Beyond that, I'd just declare it a diaper-free zone. She's going to be either pantsfree or in underpants all the time (minus nights, unless you're doing nighttime training at the same time). In the general lore of potty training, it's easier for the child to learn with no pants on, so you might want to take off her pants when she wakes up and leave them off all day long while you're at home until she goes reliably in the potty. Then move on to underpants at home, too.
You are going to have some messes to clean up, unless you really take advantage of the summer weather by staying outside most of the time and letting your daughters go pantless outside. They can pee in the grass if they can't make it to the potty (another advantage of a potty: you can bring it outside with you for training al fresco). You could also just keep your daughter in a non-carpeted area of your house while she's pantless and potty training. Wiping up spills on wood or tile or linoleum is a non-issue compared to dealing with pee-soaked carpets. Once she's ready to wear underpants you could also add another layer of protection for your floors by getting the cotton training pants with the extra layers at the crotch.
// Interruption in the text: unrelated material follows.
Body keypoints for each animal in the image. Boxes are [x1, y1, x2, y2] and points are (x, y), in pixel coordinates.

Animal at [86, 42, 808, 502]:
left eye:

The underpants will get wet, but they'll soak up the pee that would go on the floor or her outer clothes.
It seems to me that, especially with an "older" child, you're already mostly there if your kid wants to be potty-trained. So if your daughter wants to be A Big Girl In Underpants, the process is halfway complete, and all that's left are the logistics. If you feel like she's losing steam, see if you can arrange some playdates with potty-trained friends to harness the awesome power of peer pressure. Or renew her interest in the painted toenails with a big challenge by making sure she understands exactly what the terms of the reward are.
Other ideas I have no experience with whatsoever but which could easily work as well as or better than anything I've suggested:
1. There's a book about potty-training in one day using a doll, a ton of fluids, and a bunch of rewards. It's 30 years old and is controversial (all the Amazon reviews seem to be either 5 stars--"We should have used this method starting at birth!!"-- or 1 star--"This will give your child a nervous tic and years of emotional problems!!"), but if you have the kind of child who likes definite rules and rituals, it seems like it might be just the thing to catch their fancy. I wouldn't try it with a kid who really didn't want to use the potty, though, or a kid who chafed at a lot of structure or was having any stress or changes going on in his or her life. Read the reviews and use at your own risk, but I have two friends who used the method with their very rules-oriented kids and felt it was both effective and respectful.
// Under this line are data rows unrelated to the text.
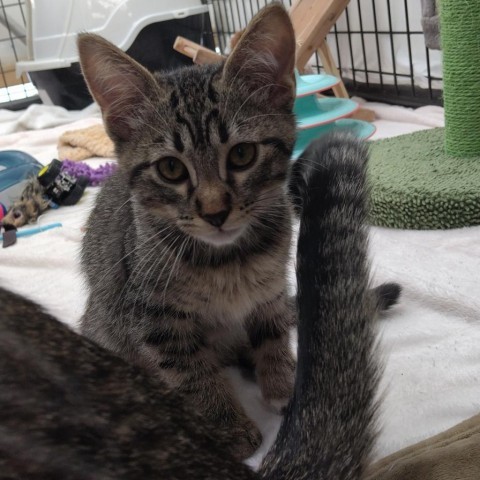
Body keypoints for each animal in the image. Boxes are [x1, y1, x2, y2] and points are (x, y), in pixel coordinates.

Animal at [0, 132, 378, 480]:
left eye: (242, 156)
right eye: (173, 170)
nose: (216, 210)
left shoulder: (270, 293)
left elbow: (274, 336)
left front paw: (282, 383)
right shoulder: (153, 316)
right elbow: (192, 373)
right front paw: (229, 425)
2. See if you can get your mother or MIL to potty-train your daughter. I am not joking. There are so many kids who will do anything their grandparents ask them to, and you and your partner both learned how to use the toilet from these women, so it could be a recipe for success that would take the pressure off you (leaving you with "only" the 17-month-old and the dog) until your daughter has the hang of it. If you have a nearby well-loved relative with a proven track record of successful potty-training, see if you can at least enlist that person's help for moral support, if they won't agree to run Grandma's Potty Camp for a few days.
But whatever you do, stop beating yourself up about this. We can only do what we can do at any given time. When the first window of opportunity was there you had other, more important things going on. That's the only difference between you and someone who hopped on that first window of interest because there wasn't anything else demanding their attention. There are no extra points on the SAT for potty-training early.
Anyone else want to chime in with advice for a 3-year-old potty learner, or even just "confess" that your child isn't out of diapers yet? Or tell me why working on training a 3-year-old and a 17-month-old at the same time won't work?